Thursday, May 7, 2015

Review – AAR Scouting Popcorn Challenge 5-2-2015


May always brings the primary opening of scout camp in our council. While there are events year around, May sees a real push to prep everything for our annual scout camp beginning in Mid-June.

One of the “shake-down” runs for the shooting sports in the annual “Popcorn Challenge” that acts as a reward for those scouts that excelled during the annual popcorn sale. It was a banner year here with an estimated 400 scouts due to visit camp for the day. We set up 24 benches on the rifle range (doubled 6 of them up) and then 10 lanes on the archery range.

The process was simple . . . 10 minute safety brief followed by 20 minutes of shooting. The first course of fire was by-command only and from then on either a parent, RO or other scout leader assisted them in sending rounds down range one BB at a time. Targets were set out at 15 feet and we were off.

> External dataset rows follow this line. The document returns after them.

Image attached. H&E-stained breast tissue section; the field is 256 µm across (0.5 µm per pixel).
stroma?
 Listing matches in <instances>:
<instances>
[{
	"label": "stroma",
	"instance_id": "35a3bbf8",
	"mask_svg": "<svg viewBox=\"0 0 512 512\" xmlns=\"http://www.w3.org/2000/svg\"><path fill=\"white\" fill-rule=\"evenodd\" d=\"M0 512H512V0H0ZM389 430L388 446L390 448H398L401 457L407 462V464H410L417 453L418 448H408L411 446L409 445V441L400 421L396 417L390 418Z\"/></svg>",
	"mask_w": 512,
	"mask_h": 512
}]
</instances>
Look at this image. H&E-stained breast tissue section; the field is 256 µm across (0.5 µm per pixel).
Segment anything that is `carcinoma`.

We honed this process this past fall and I must say we did not seem to lose much in the way of “polish”. The day ran smooth with the first shooters showing up at 9:30 AM and the last taking their seats at 3:00 PM. A rough shooter count . . . 288 Cub Scouts sending 30-50 rounds down range. A fine time was had by all to say the very least. This folks, is what it’s all about . . .

20150502_105940 (Large)

That said, I do want to take just a few lines to reiterate my comments of this past Fall . . . you can get a lot of good work done with a new shooter with a Daisy Red Rider BB Gun! Primary of course are the 3 NRA gun safety rules. It is a solid beginning for a new shooter. All the components are there – the requirement for safe gun handling, the fundamentals of mounting a rifle, sight alignment, sight picture, trigger press, follow through as well as a consistent sight picture rather than “following the hole”.

There is also the challenge for an instructor to be able to communicate to and manage up to – in our case – 30 young shooters on the range at a time. The standard is a RSO per 8 scouts plus the instructor. We had the added benefit that nearly every scout was accompanied by a parent. Events like this are great places to hone your skills helping a young scout work out the kinks.

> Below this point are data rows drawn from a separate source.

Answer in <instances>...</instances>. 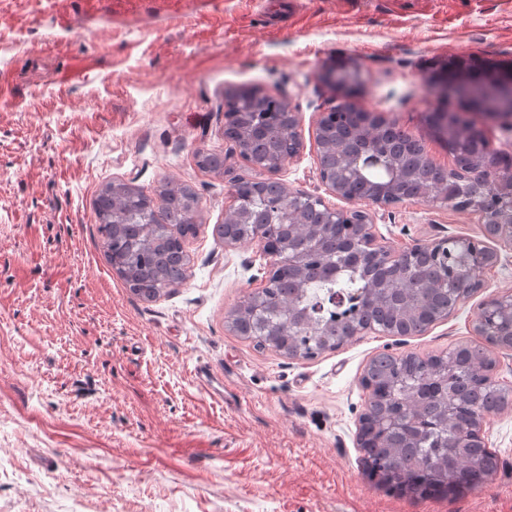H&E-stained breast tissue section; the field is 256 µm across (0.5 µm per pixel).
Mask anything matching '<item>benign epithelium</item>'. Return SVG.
<instances>
[{"mask_svg":"<svg viewBox=\"0 0 512 512\" xmlns=\"http://www.w3.org/2000/svg\"><path fill=\"white\" fill-rule=\"evenodd\" d=\"M322 80L333 92L324 101L327 108L320 112L316 122L315 134H320L328 128H336L347 120L354 121L365 137L371 136L380 128L384 117L377 112L351 113L342 111L343 104L336 103L340 98H347L348 93L358 84L357 70L345 64L329 67L325 70ZM431 80L439 90V95L446 98L453 94L464 99L470 106L483 112L491 120H500L506 125L512 124V74L508 78L497 77L475 78L467 75L452 83L448 82V70L436 69ZM253 95L252 90L246 89L238 95L224 101V125H229L237 116L236 109L242 105L241 97ZM425 123L429 134L443 145H448V134L451 128L460 123L468 125L467 131L457 140L458 151H470L473 145H478L480 152L472 155L473 162L480 165L496 164L508 169L505 176L492 184L491 191L486 193L470 192L462 194L464 202L458 209L468 211L478 216L483 224L484 239L464 237H442L416 243L403 249H394L383 245L373 232L371 214L361 208L351 209L328 208L331 214V226H338L345 234L343 250L336 254V260L330 271H335L348 258L367 259L382 269L396 271V279L384 280L375 284L379 291L386 292L398 285L403 273L411 270L417 260L425 255L429 258L448 252V247L454 246L460 252L451 270L456 287L464 289L468 296H474L486 288L483 278L475 275V270L495 266L501 261L498 249L487 244L494 240L512 251V215L501 212L504 199L512 200V154L501 152L492 147L482 127L472 122L469 112H450L446 107H438L436 111L425 115ZM289 140L294 146V152L288 160L296 158L303 149L299 133V107L292 106L289 121ZM319 179L326 190L337 197L355 203L359 198L347 193L346 178L336 175L335 170H319ZM303 230L300 224H290L286 227L278 224L260 226L257 241L262 245L265 255L271 257L263 280L262 290L269 291L276 287L277 274L283 264L299 268L310 257H319L325 253V235L321 231L306 237L305 248L296 251L293 248V238ZM500 321L512 322V294L496 295L479 304L478 314L472 322V335L479 336L488 342L480 371L489 380H496L500 366L499 355L512 352V342L501 343L492 339L496 335V325Z\"/></svg>","mask_w":512,"mask_h":512,"instance_id":"7a95c632","label":"benign epithelium"}]
</instances>
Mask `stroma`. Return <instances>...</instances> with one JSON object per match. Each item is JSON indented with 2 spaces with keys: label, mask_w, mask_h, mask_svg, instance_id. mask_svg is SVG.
I'll return each mask as SVG.
<instances>
[{
  "label": "stroma",
  "mask_w": 512,
  "mask_h": 512,
  "mask_svg": "<svg viewBox=\"0 0 512 512\" xmlns=\"http://www.w3.org/2000/svg\"><path fill=\"white\" fill-rule=\"evenodd\" d=\"M444 62L506 70L512 0H0V512H512V405L484 425L500 460L484 487L398 495L356 446L360 380L392 337L300 361L229 330L269 259L216 232L248 166L194 158L227 148L225 92L256 86L302 106L303 149L273 180L344 207L314 141L321 75L344 63L363 108L450 167L423 122L458 105L426 82ZM166 178L197 193L199 228L183 284L145 301L108 263L95 202L107 183ZM372 215L396 248L482 235L440 203ZM484 280L399 352L480 344L471 323L483 296L512 291L511 251Z\"/></svg>",
  "instance_id": "1"
}]
</instances>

It’s also a great platform to introduce a new adult shooter to a rifle as well. I had a number of moms who had never touched a firearm of any type break out in a great big grin when they sent their first rounds down range and saw the resulting group of holes in their target.

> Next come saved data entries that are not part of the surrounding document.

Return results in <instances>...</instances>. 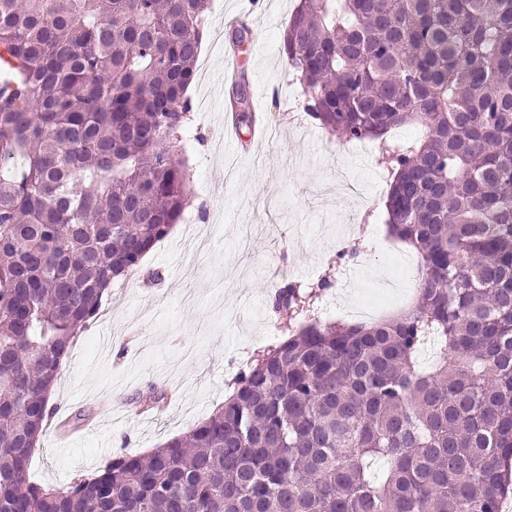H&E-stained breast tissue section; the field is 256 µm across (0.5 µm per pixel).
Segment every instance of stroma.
Listing matches in <instances>:
<instances>
[{
  "label": "stroma",
  "instance_id": "obj_1",
  "mask_svg": "<svg viewBox=\"0 0 512 512\" xmlns=\"http://www.w3.org/2000/svg\"><path fill=\"white\" fill-rule=\"evenodd\" d=\"M295 0H210L209 17L229 24L207 33L198 61L207 68L188 94L190 134L170 150L190 170L192 201L182 217L206 228L207 252L169 234L141 261V274L114 281L103 314L73 345L53 394L54 418L31 456L38 484H64L125 453H149L188 432L222 405L228 383L254 354L279 341L288 321L275 311L270 282L317 281L336 257V240H363L343 262L336 306L373 296L390 271L405 278L390 312L414 306L418 283L406 268L410 248L385 251L374 232L384 209L367 211L336 193L337 182L387 195L373 141L350 151L316 126L300 128L303 89L289 70L281 34ZM244 40H235L234 29ZM245 81L262 140L229 138L224 117L231 83ZM166 410L147 407L151 393Z\"/></svg>",
  "mask_w": 512,
  "mask_h": 512
}]
</instances>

Taking a lot of words here to say . . . get involved with these new shooters. Scout councils across the country are looking for BB Gun Range Masters, NRA certified instructors for merit badges and help at their scout camps. I promise you the rewards will far exceed the efforts needed to lend a hand. And . . . make use of the lowly BB Gun. Your ability to set up a usable “rifle range” pretty much anywhere can give you a great deal of flexibility. And, once the mechanics are solid, the safety rules are ingrained in the new shooter – you can put a final polish on the student by moving them to a true rifle range.

For the scouts – summer is nearly here. Rifle ranges, shotgun ranges, archery ranges are calling . . .

. . . take some time to lend them all a hand.